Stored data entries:

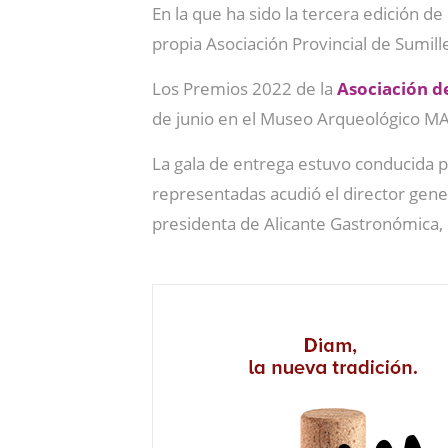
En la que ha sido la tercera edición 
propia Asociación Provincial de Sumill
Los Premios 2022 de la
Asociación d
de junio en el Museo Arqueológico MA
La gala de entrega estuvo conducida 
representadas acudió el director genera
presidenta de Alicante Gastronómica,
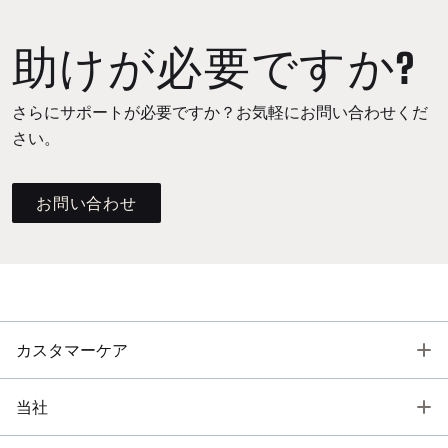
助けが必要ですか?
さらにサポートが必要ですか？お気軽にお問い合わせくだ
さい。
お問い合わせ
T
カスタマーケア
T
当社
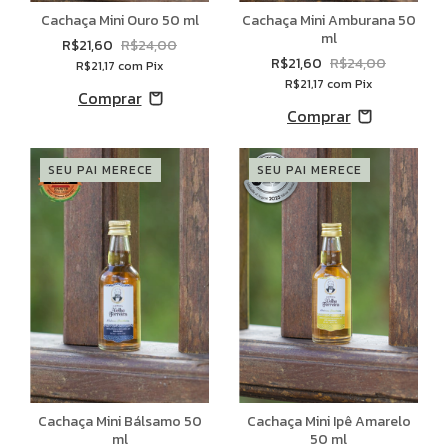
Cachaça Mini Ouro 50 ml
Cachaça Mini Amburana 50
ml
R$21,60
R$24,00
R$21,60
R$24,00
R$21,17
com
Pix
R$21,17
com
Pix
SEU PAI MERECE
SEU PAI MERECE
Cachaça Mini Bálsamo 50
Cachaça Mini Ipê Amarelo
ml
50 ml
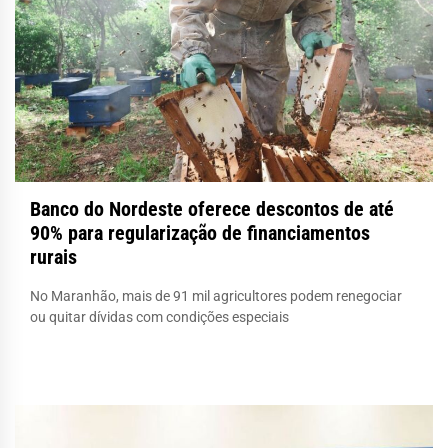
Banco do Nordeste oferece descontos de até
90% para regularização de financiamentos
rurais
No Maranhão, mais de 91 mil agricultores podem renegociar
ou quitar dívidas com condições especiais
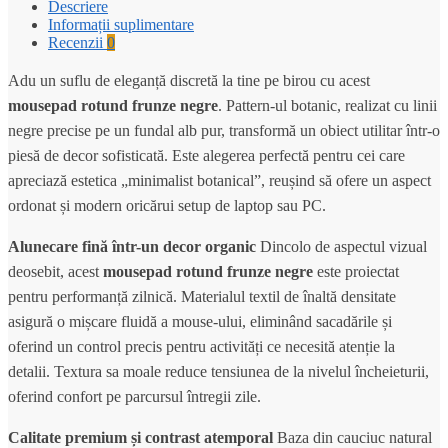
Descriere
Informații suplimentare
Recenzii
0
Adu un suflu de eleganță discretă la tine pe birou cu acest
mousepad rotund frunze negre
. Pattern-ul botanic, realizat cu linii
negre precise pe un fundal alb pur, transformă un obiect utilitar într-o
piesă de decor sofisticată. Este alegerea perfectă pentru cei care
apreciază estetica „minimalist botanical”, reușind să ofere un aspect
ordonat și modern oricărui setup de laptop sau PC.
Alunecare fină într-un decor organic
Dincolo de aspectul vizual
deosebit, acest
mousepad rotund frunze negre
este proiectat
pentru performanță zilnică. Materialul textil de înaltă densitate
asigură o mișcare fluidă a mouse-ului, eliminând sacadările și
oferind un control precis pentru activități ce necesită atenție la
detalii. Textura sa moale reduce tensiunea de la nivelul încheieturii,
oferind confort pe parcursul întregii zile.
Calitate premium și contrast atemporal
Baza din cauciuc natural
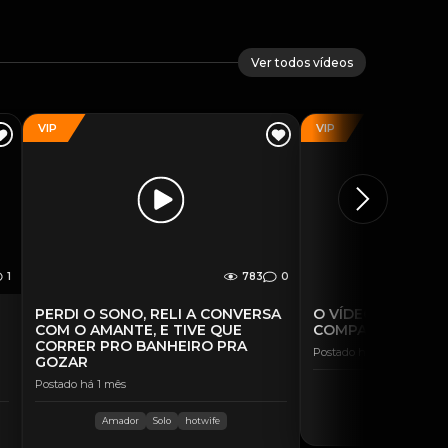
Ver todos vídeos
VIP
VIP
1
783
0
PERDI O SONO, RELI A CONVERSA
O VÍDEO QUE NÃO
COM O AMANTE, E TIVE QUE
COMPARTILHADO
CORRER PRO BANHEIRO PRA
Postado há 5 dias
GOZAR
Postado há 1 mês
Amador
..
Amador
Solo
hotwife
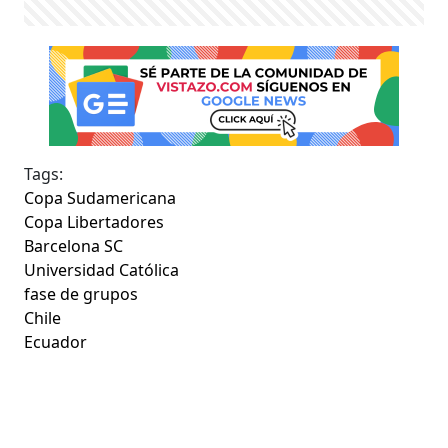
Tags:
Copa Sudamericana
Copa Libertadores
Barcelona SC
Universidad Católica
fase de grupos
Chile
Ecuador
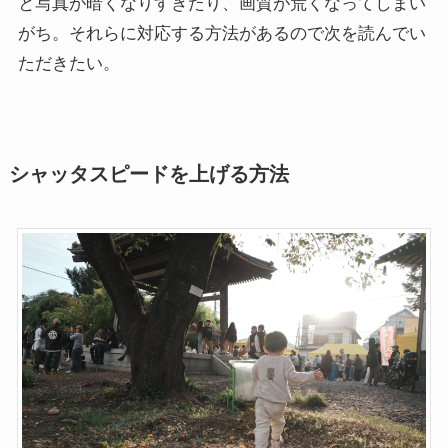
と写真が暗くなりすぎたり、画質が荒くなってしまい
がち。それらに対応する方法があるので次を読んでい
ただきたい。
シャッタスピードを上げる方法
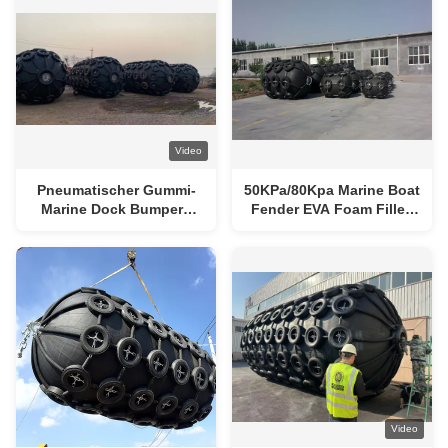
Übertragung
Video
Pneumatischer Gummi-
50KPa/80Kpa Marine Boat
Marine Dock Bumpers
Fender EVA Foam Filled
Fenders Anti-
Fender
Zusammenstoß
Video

...

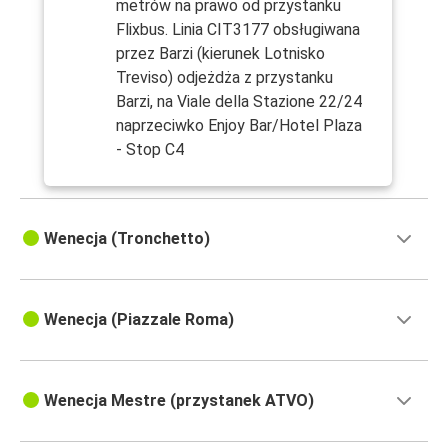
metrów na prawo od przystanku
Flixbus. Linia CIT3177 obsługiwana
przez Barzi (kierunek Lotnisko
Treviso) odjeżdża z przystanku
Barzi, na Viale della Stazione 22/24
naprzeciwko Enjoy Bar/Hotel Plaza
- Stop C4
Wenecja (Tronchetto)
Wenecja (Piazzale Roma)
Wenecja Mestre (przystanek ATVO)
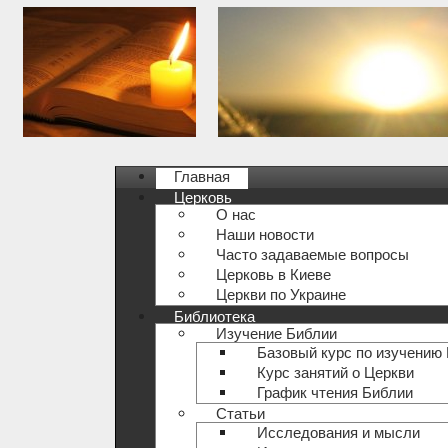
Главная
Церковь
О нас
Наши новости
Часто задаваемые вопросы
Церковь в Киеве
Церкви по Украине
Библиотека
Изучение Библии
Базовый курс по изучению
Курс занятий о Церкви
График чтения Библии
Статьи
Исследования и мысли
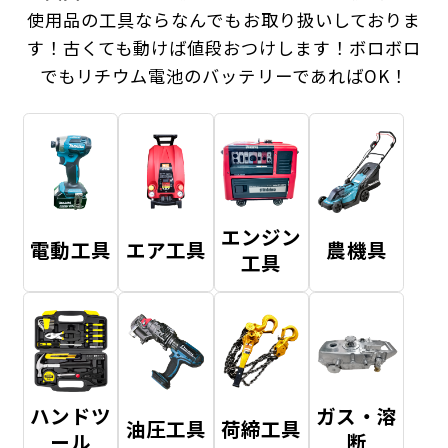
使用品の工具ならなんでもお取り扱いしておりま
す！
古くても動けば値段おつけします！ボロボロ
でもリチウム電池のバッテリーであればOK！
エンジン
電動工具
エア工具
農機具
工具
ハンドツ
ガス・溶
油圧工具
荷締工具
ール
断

- **What needs to be done**
Replace "Pix" with "cartão" in the material between the lines holding "Cachaça Mini Ouro 50 ml" and "ou quitar dívidas com condições especiais", inclusive, and reproduce those lines with nothing else altered. Leave the pictures out of the answer.

- **Reply to the task**
Cachaça Mini Ouro 50 ml
Cachaça Mini Amburana 50
ml
R$21,60
R$24,00
R$21,60
R$24,00
R$21,17
com
cartão
R$21,17
com
cartão
SEU PAI MERECE
SEU PAI MERECE
Cachaça Mini Bálsamo 50
Cachaça Mini Ipê Amarelo
ml
50 ml
Banco do Nordeste oferece descontos de até
90% para regularização de financiamentos
rurais
No Maranhão, mais de 91 mil agricultores podem renegociar
ou quitar dívidas com condições especiais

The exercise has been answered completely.